Sunday, June 9, 2013

The Force of Filial Piety

I'm now in the stage of pregnancy that can be most aptly likened to the final leg of a marathon, an event that I am more familiar with as a former high school athlete and enthusiastic (if not so talented) recreational runner. My physical and emotional resources are exhausted. I greet each day with an ever-weakening resolve. As my sister-in-law mentioned to my husband once, "I just need this kid to be born."

While none of my present conditions are in any way novel (thank goodness), I must acknowledge my daughter-to-be's unconscious sense of filial piety. Crawling onto my soapbox, I must proclaim to all that we academics are 1) not as lazy as we may seem, 2) but are in fact, always working. Since I started my Master's degree in 2000, I have not actually taken a complete day off from work (yes, that includes periods of family-mandated vacations, wedding, and all) aside from three episodes of medical emergencies. Whether reading, writing, grading, managing administrative tasks, or doing the myriad of other things that academics must do (so to correct another myth, we do have set responsibilities -- it's not just a buffet of self-selected activities), my mind has been married to the academy for about thirteen years.

So it amazes me that I will be compelled to not only vacate the office for a set period of time but that I am already feeling the literal and figurative weight of shifting my energies in a different direction. The customary symptoms of pregnancy brain and weight gain have slowed me down, physically and mentally, in considerable measure. I have learned to take hour-long breaks between two-hour work periods just so I can catch my breath, store up enough oxygen, and firm up my back.
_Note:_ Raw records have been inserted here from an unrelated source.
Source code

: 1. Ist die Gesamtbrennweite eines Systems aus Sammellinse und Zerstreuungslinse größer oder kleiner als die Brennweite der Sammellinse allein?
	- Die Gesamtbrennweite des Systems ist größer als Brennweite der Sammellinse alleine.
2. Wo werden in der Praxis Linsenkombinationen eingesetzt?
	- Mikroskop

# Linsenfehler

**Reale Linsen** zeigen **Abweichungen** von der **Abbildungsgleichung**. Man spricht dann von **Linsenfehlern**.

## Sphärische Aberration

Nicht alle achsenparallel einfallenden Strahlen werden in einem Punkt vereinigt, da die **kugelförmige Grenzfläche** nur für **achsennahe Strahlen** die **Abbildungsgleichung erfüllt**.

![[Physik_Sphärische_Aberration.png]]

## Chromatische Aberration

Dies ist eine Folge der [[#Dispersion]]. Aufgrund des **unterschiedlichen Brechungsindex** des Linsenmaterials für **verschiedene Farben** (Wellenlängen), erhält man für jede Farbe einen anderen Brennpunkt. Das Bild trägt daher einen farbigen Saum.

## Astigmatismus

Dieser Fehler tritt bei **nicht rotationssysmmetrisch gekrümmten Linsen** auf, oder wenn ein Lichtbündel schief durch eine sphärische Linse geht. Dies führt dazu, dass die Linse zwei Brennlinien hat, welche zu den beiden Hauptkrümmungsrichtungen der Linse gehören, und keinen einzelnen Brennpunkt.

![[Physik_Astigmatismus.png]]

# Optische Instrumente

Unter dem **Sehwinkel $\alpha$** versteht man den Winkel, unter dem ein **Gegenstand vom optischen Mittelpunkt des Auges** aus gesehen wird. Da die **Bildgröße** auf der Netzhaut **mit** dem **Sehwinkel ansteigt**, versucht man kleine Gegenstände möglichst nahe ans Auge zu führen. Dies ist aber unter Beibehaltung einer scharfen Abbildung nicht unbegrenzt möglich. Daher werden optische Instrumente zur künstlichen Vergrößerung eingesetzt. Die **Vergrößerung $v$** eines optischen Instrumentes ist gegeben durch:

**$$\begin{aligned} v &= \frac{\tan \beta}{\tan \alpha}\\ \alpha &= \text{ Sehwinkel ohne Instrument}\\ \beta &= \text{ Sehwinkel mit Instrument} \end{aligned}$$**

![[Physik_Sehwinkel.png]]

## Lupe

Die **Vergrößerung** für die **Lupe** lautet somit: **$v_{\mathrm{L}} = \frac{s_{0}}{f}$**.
I have to wake up as soon as I feel able so I can maximize my day, and stretch my concentration to reach the endpoint which is becoming ever earlier, from 1am to 12:30am, and I suspect, may reach 11pm (the bedtime that my father has always advocated) before long.

My daughter-to-be's impending arrival has also spurred me to finish many non-academic projects while I possibly can, including editing a family history, submitting a publication proposal for a children's book that my sister and I have been working on for several years, and organizing everything in my home so that my husband can find everything while I'm preoccupied.

And quite impressively, I will be taking a semester off from teaching -- which I have not done since I started working as a teaching fellow during my PhD studies and then as a faculty member. I know I should rest up during this precious sabbatical so that I can be more productive in the future, but I also hope that my daughter will be amenable to keeping me company as I do more reading and writing than I have been able to schedule in the past few years.

My mother took a picture of me when I was three years old, which has gained a bit of notoriety after being featured in some slide shows. I was deep in thought while working on my typewriter (yes, my parents expected a lot from me in the literacy department) and on my right-hand side was a doll wearing only a diaper, lying on the table. One former boyfriend deduced that I would be a negligent (wife and) mother. Friends have teased me for being overly dedicated to work. My husband, a fellow academic, said, "Well, just remember to put some clothes on our real-live kid."

I shall keep my better half's recommendation in mind, and in August, I plan to be sitting in front of my computer (although finding a typewriter would be great fun too) with daughter in portable crib, grateful for her filial piety in giving me some much-needed "selfish scholar time" (only research, no teaching and admin) and the pleasure of her company.